The other sex worker I knew was trans. She had basically been shoved out of the workforce by that, plus a temperament that wasn’t suited for most traditional work. She told me that sex work was one of the few things she was okay with; honestly, it was probably the least bad option for her.
Most of the complaints I’ve heard from sex workers has been less, “but I’m totally happy doing this!” it’s, “people who have never experienced what I have, who will never do the work I do, telling me that I’m wrong about my own experiences and this is how I should feel about it.” Or just being treated like shit because of their work. (The woman making money, who invited me to a party, told me that she had trouble finding housing because basically they refused to believe she could pay her rent, despite reality.)
RE: Unimaginative
Like, every money-minder advice I’ve ever heard has said, have at least $10K set aside for emergency funds. $2K will NOT cover very many financial emergencies.

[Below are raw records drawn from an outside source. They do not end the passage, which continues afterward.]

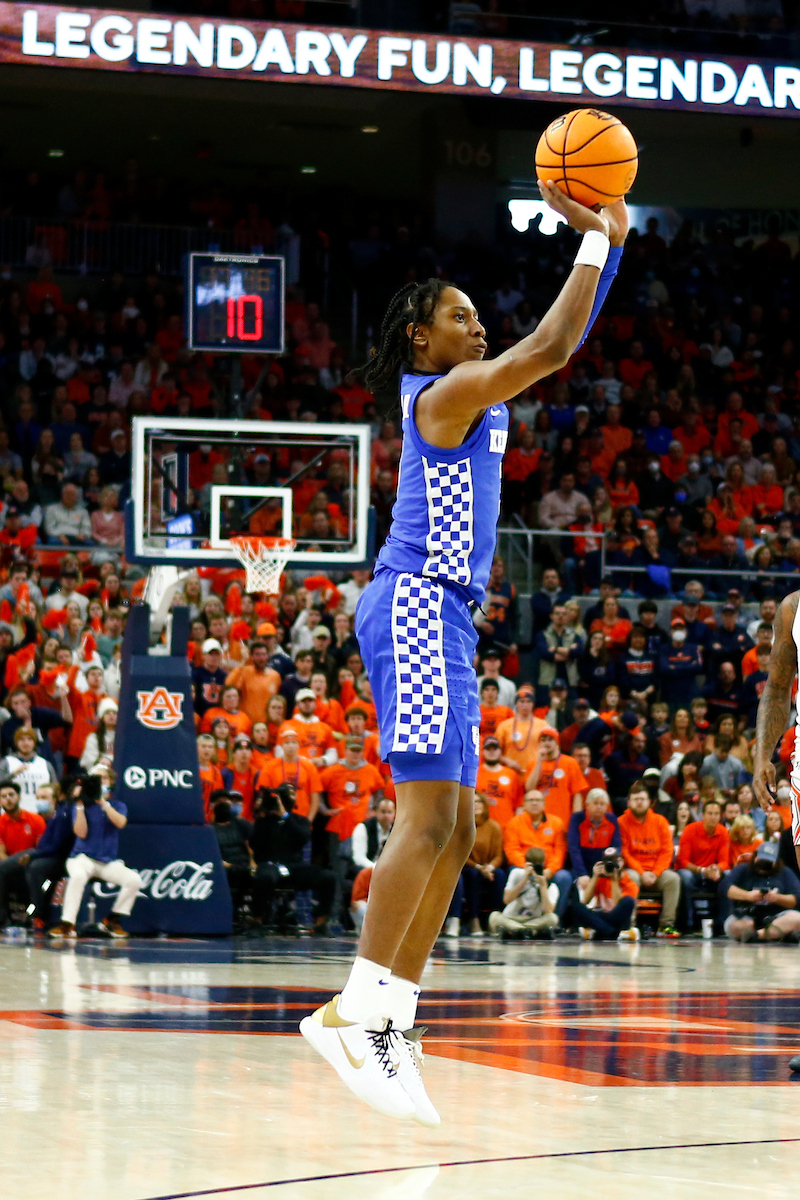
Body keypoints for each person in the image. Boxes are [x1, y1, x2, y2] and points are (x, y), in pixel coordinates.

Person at [299, 187, 628, 1126]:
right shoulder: (441, 398)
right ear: (419, 340)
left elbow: (552, 348)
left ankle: (391, 1011)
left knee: (458, 820)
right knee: (428, 815)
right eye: (458, 315)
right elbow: (552, 349)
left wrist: (607, 253)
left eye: (478, 314)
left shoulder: (470, 386)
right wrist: (597, 248)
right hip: (413, 601)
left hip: (443, 614)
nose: (477, 324)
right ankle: (355, 1009)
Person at [47, 774, 142, 939]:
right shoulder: (81, 806)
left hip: (107, 861)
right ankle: (67, 924)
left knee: (133, 879)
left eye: (105, 779)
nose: (102, 782)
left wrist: (103, 804)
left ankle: (112, 919)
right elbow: (81, 833)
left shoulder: (117, 805)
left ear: (111, 783)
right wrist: (80, 805)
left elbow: (120, 823)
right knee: (77, 877)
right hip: (82, 858)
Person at [250, 785, 336, 936]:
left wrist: (285, 817)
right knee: (264, 878)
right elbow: (255, 844)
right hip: (270, 864)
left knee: (328, 877)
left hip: (294, 866)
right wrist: (261, 813)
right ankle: (257, 921)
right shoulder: (264, 822)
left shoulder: (300, 821)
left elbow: (302, 838)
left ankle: (321, 923)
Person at [618, 782, 681, 938]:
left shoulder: (660, 821)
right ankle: (629, 925)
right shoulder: (621, 822)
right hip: (635, 870)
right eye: (635, 799)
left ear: (650, 802)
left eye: (642, 799)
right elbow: (624, 852)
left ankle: (666, 926)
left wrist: (655, 872)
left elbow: (667, 851)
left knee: (673, 879)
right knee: (630, 877)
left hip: (656, 871)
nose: (639, 802)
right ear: (629, 802)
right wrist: (641, 872)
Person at [445, 793, 505, 937]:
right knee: (472, 875)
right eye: (473, 802)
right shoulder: (461, 826)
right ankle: (474, 919)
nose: (476, 804)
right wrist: (478, 867)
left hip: (488, 867)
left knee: (501, 874)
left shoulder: (494, 826)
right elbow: (459, 853)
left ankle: (494, 919)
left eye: (479, 802)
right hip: (468, 867)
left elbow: (498, 855)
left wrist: (490, 867)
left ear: (484, 805)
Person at [725, 840, 800, 943]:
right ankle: (778, 935)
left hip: (777, 917)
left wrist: (777, 898)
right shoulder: (743, 869)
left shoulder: (785, 872)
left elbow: (795, 899)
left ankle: (758, 936)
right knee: (735, 926)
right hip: (747, 916)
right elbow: (727, 888)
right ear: (755, 857)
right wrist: (748, 895)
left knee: (796, 918)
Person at [676, 798, 730, 932]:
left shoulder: (723, 832)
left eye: (716, 814)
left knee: (728, 875)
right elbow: (683, 861)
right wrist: (702, 870)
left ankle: (722, 924)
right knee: (685, 876)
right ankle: (688, 923)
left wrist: (717, 869)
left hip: (712, 873)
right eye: (710, 813)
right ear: (703, 815)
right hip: (694, 872)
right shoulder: (690, 830)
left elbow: (725, 861)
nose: (713, 817)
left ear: (720, 816)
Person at [0, 780, 46, 930]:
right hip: (10, 869)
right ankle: (3, 919)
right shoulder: (0, 822)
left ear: (19, 797)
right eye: (3, 796)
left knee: (32, 856)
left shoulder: (35, 820)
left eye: (11, 795)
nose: (8, 799)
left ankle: (33, 916)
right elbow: (1, 852)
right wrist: (13, 864)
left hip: (32, 866)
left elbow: (41, 850)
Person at [487, 845, 558, 940]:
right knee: (494, 916)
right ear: (526, 863)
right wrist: (524, 880)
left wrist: (543, 887)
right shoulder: (516, 873)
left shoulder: (550, 886)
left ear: (543, 865)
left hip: (534, 920)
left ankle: (516, 930)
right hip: (512, 918)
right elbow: (506, 900)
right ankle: (530, 931)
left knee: (553, 918)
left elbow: (548, 911)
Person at [524, 725, 587, 827]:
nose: (546, 743)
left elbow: (577, 795)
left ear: (557, 743)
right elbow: (529, 789)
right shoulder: (533, 764)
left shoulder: (570, 763)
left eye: (550, 739)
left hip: (563, 821)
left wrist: (576, 821)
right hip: (538, 822)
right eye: (543, 740)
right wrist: (539, 762)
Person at [574, 847, 640, 942]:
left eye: (614, 861)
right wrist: (595, 876)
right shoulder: (601, 879)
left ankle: (599, 931)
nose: (611, 864)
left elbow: (619, 905)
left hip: (619, 918)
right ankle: (613, 933)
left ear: (621, 862)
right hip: (603, 915)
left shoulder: (630, 884)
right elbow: (586, 900)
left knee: (628, 901)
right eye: (608, 861)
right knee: (578, 907)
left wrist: (614, 879)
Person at [351, 797, 396, 871]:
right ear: (376, 812)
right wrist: (376, 868)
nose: (386, 816)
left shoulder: (398, 829)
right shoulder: (363, 827)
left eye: (389, 812)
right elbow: (358, 858)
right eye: (383, 812)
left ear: (394, 813)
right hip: (366, 869)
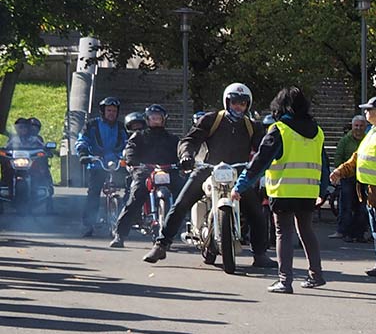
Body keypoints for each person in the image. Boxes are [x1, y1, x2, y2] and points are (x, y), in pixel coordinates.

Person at [143, 83, 271, 267]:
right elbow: (190, 140)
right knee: (180, 204)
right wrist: (186, 155)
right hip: (208, 169)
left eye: (243, 103)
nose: (238, 106)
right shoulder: (211, 120)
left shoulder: (253, 126)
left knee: (257, 211)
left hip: (238, 173)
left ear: (248, 105)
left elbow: (262, 149)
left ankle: (260, 254)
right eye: (235, 102)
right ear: (227, 101)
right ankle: (161, 245)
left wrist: (266, 161)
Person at [233, 87, 327, 293]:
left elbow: (260, 161)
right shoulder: (317, 131)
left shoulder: (280, 129)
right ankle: (316, 275)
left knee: (282, 232)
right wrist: (324, 189)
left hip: (284, 190)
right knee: (306, 230)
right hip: (309, 191)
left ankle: (285, 280)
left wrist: (240, 186)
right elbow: (324, 163)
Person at [329, 95, 376, 278]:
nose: (365, 113)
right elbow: (358, 157)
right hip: (372, 190)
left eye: (369, 110)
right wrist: (341, 171)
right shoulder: (374, 130)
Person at [110, 105, 179, 247]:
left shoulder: (172, 139)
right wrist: (132, 161)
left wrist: (183, 161)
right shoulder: (139, 136)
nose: (156, 120)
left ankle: (189, 227)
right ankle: (119, 235)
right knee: (135, 197)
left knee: (185, 194)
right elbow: (130, 150)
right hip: (144, 171)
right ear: (147, 120)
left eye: (158, 118)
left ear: (164, 119)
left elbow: (180, 152)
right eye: (153, 118)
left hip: (168, 171)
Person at [77, 96, 128, 235]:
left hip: (117, 164)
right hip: (97, 164)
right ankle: (88, 224)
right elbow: (82, 140)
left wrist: (128, 156)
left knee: (131, 189)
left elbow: (127, 144)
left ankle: (128, 220)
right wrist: (83, 154)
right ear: (103, 111)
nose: (111, 113)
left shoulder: (121, 127)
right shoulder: (92, 125)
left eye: (114, 110)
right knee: (93, 193)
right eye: (109, 110)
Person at [331, 115, 367, 242]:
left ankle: (359, 233)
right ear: (352, 126)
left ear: (365, 126)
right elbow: (338, 158)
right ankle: (342, 231)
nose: (358, 128)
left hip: (364, 179)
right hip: (348, 178)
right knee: (345, 206)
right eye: (356, 125)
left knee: (362, 207)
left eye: (361, 125)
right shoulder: (345, 141)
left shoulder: (368, 140)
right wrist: (340, 173)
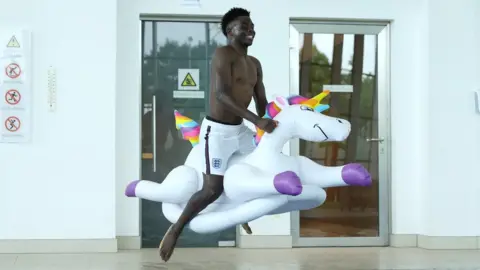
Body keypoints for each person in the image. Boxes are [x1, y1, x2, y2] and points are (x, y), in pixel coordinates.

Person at [158, 7, 278, 262]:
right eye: (245, 26)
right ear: (230, 32)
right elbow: (221, 96)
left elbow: (261, 99)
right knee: (213, 188)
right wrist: (257, 121)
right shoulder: (224, 55)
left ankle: (237, 214)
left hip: (241, 131)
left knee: (261, 171)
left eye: (252, 26)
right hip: (218, 132)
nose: (251, 30)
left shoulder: (255, 64)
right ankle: (176, 229)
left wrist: (271, 120)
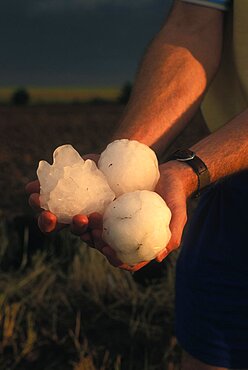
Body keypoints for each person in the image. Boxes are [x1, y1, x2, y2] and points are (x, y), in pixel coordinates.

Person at [26, 0, 248, 368]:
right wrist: (124, 159)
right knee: (213, 348)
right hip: (230, 186)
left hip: (217, 162)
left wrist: (192, 167)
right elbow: (193, 27)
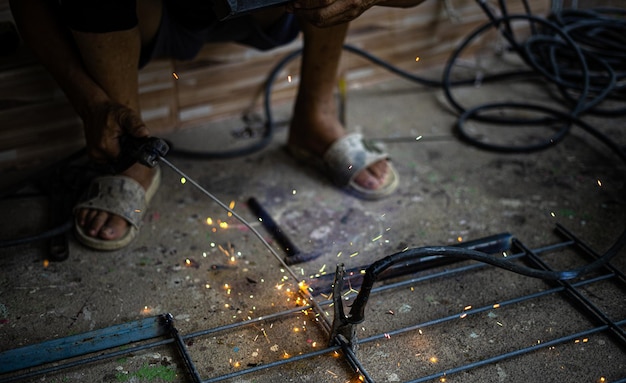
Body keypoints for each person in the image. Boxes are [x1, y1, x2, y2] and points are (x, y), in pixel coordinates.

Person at [9, 0, 426, 250]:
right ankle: (130, 156)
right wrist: (91, 103)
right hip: (147, 13)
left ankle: (315, 118)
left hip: (272, 10)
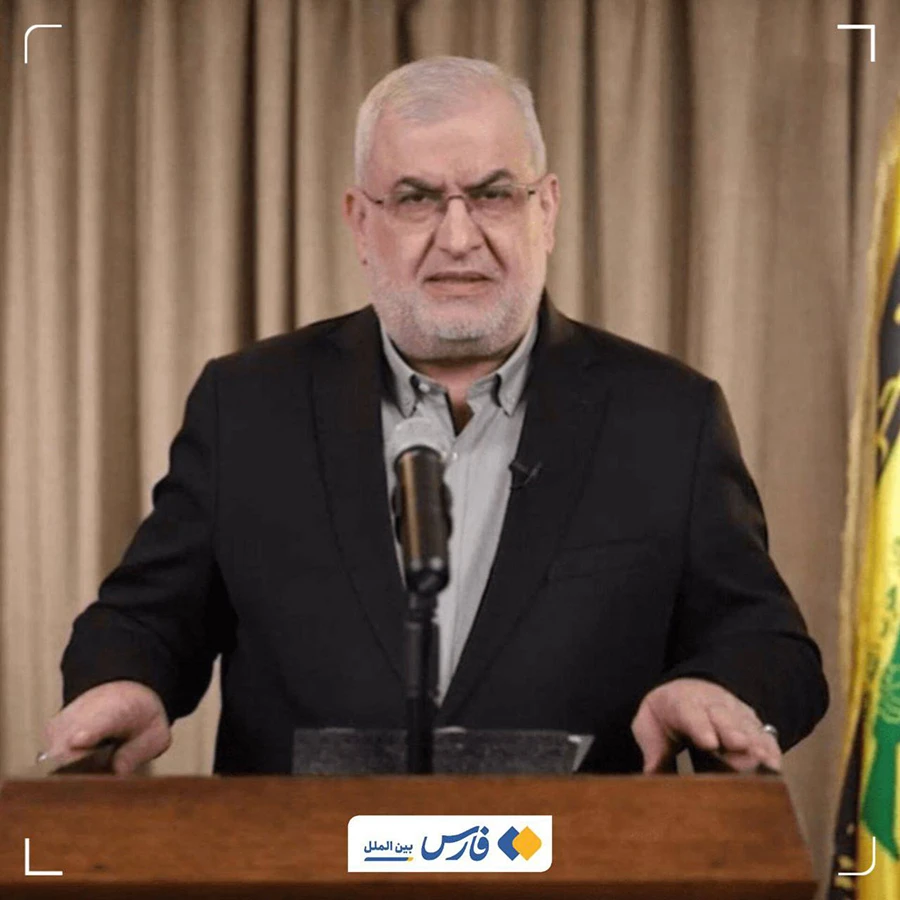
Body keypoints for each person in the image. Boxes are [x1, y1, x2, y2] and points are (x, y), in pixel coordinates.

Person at [44, 56, 828, 776]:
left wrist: (718, 688)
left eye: (493, 194)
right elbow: (146, 620)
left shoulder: (668, 417)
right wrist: (124, 683)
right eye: (417, 199)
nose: (458, 238)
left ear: (547, 209)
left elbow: (767, 643)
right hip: (300, 859)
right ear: (360, 222)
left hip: (577, 860)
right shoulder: (247, 404)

Yup, and you know who’s likely to have many financial emergencies? Disabled people, when their health fails.
The system is just incredibly fucked up. I’m also paying the highest taxes I ever have because I’m self-employed; of my meager earnings, I have to cough up 30% in taxes. Ignoring taxes, disability plus my income means I almost scrape up to the poverty line. I honestly can’t imagine ever having more money than this.
I am immensely proud that I’ve managed to make my emergency savings goal so quickly. I also try to shut up about it, because I worry people will think I’m being stingy and that I should be contributing more, and that I’m being unreasonable for wanting a year’s worth stockpiled at all times. I just can’t shake the awareness that my home might explode, or my disability axed, requiring another year plus of application. The Homeless Year was terrifying, and I never want to endure that again.